I will transfer to Mr. Paredi for the working capital. About top line, as you noticed, starting from the third quarter, we had an increase in revenue quarter-by-quarter. We're expecting to win generally, to have an increase, no doubt, as we told you. In this first part of the year, especially January, it was a difficult market also because in these [ actual ] markets we were working in a very difficult currency situation. And opposite in Italy. We probably -- we have a new organization in our company, and we have installed our ERP, new ERP system where that is now putting us in a very good position to [indiscernible]. But we had one of the weaker of difficult production, especially due to the fact that we were changing from a old system to the new dynamic system is we were working in Microsoft platforms. And this had an impact on our production for, let's say, up to the 15th to the 20th of January. But there's no doubt that we are expecting a strong increase in compared to last year, and we are expecting anyway to be in line with the rate of increase, probably not enough for LIBOR, but the rate of increase in the first quarter is going to be probably more than this [ passing year has redefined ] because the first year, the first quarter was very [ baddest ] year. But now after that, we think that we are going to be mainly in line with what we have done in the second half of the year. But no doubt that the real push is going to come on the second quarter. Now Paredi is to tell you about the working capital.

Marco Paredi

executive
#21

About the net working capital, our target generally is to achieve the 35% on revenues about net working capital. For sure, under the 2020, let's say, in the second half, we have a better position in working progress concepts and better flows and better balance of DPO/DSO. But for 2021, for sure, we need to support the growth of the period and the sales that we've seen from the second quarter of the year. But we still focus to maintain the 30%, 35% of net working capital on sales. We work at the -- in both division, in all business units, starting from the energy and still rail obviously really more related to the working progress contract. So this could be impacted because we grow in rail.
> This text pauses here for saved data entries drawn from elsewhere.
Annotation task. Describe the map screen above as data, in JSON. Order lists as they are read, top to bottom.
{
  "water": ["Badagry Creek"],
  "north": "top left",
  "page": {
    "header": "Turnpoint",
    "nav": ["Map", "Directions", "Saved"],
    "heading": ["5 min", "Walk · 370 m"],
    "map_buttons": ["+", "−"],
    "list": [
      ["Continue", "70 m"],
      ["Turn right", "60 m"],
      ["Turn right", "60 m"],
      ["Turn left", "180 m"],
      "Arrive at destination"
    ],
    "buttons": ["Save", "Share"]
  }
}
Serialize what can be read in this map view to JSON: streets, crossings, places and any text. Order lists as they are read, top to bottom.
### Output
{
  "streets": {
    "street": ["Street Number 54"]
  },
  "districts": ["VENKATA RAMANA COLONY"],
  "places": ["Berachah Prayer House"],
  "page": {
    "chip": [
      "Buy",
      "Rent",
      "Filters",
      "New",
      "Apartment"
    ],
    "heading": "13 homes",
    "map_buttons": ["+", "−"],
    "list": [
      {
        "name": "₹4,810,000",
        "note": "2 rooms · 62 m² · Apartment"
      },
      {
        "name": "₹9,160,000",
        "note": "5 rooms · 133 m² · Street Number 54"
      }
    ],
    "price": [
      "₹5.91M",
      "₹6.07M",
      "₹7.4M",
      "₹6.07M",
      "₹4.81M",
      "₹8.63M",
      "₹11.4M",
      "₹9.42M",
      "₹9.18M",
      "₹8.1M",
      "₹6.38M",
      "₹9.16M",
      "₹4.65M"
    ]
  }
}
And so we grow, thanks to the working-in-progress contract related to RFI tender. For sure, in the other end, if you look in the energy sector, we try to perform better the inventory that we show.

Operator

operator
#22

[Operator Instructions] Gentlemen, there are no more questions registered this time.

Ambrogio Dominioni

executive
#23

Thank you, everybody. I know that today, there is a very busy day for everybody. I hope that we will give you very good future news, and I think that. Thank you for your participation.

Operator

operator
#24

Ladies and gentlemen, thank you for joining. The conference is now over. You may disconnect your telephones. Thank you.